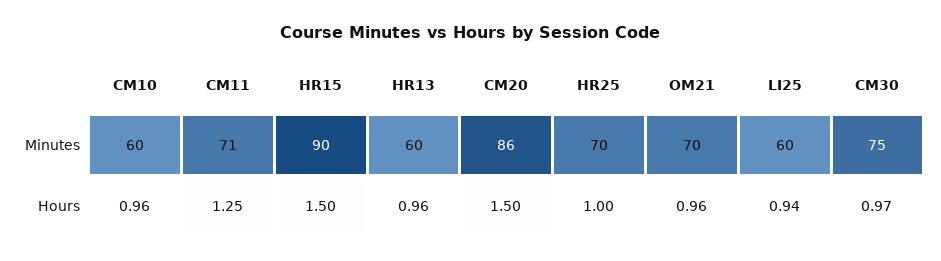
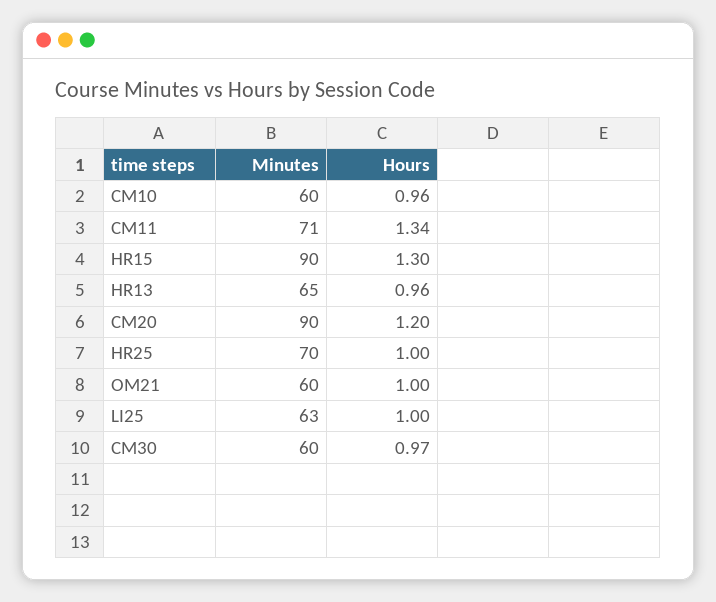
  {
    "CM10": {
      "Minutes": 60,
      "Hours": 0.96
    },
    "CM11": {
      "Minutes": 71,
-     "Hours": 1.25
+     "Hours": 1.34
    },
    "HR15": {
      "Minutes": 90,
-     "Hours": 1.5
+     "Hours": 1.3
    },
    "HR13": {
-     "Minutes": 60,
+     "Minutes": 65,
      "Hours": 0.96
    },
    "CM20": {
-     "Minutes": 86,
+     "Minutes": 90,
-     "Hours": 1.5
+     "Hours": 1.2
    },
    "HR25": {
      "Minutes": 70,
      "Hours": 1
    },
    "OM21": {
-     "Minutes": 70,
+     "Minutes": 60,
-     "Hours": 0.96
+     "Hours": 1
    },
    "LI25": {
-     "Minutes": 60,
+     "Minutes": 63,
-     "Hours": 0.94
+     "Hours": 1
    },
    "CM30": {
-     "Minutes": 75,
+     "Minutes": 60,
      "Hours": 0.97
    }
  }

### About this exercise:
Give the records above again verbatim, pictures omitted.

### Result below:
  {
    "CM10": {
      "Minutes": 60,
      "Hours": 0.96
    },
    "CM11": {
      "Minutes": 71,
-     "Hours": 1.25
+     "Hours": 1.34
    },
    "HR15": {
      "Minutes": 90,
-     "Hours": 1.5
+     "Hours": 1.3
    },
    "HR13": {
-     "Minutes": 60,
+     "Minutes": 65,
      "Hours": 0.96
    },
    "CM20": {
-     "Minutes": 86,
+     "Minutes": 90,
-     "Hours": 1.5
+     "Hours": 1.2
    },
    "HR25": {
      "Minutes": 70,
      "Hours": 1
    },
    "OM21": {
-     "Minutes": 70,
+     "Minutes": 60,
-     "Hours": 0.96
+     "Hours": 1
    },
    "LI25": {
-     "Minutes": 60,
+     "Minutes": 63,
-     "Hours": 0.94
+     "Hours": 1
    },
    "CM30": {
-     "Minutes": 75,
+     "Minutes": 60,
      "Hours": 0.97
    }
  }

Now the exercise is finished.